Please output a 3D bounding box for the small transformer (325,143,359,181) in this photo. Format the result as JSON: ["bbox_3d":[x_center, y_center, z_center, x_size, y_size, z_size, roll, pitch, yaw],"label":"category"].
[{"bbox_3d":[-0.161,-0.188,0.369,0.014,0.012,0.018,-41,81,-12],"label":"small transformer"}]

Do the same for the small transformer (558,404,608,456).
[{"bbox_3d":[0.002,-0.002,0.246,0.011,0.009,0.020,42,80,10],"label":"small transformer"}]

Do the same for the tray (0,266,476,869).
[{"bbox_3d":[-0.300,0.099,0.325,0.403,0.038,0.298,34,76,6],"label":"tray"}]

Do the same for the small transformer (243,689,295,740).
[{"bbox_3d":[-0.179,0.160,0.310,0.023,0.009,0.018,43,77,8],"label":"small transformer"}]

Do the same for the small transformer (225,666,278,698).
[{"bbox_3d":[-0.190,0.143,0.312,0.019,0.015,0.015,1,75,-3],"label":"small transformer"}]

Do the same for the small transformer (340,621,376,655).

.....

### Assigned task
The required result is an exact repetition of the lines from the one containing "Do the same for the small transformer (225,666,278,698)." through the last line of the data.

### Written answer
Do the same for the small transformer (225,666,278,698).
[{"bbox_3d":[-0.190,0.143,0.312,0.019,0.015,0.015,1,75,-3],"label":"small transformer"}]

Do the same for the small transformer (340,621,376,655).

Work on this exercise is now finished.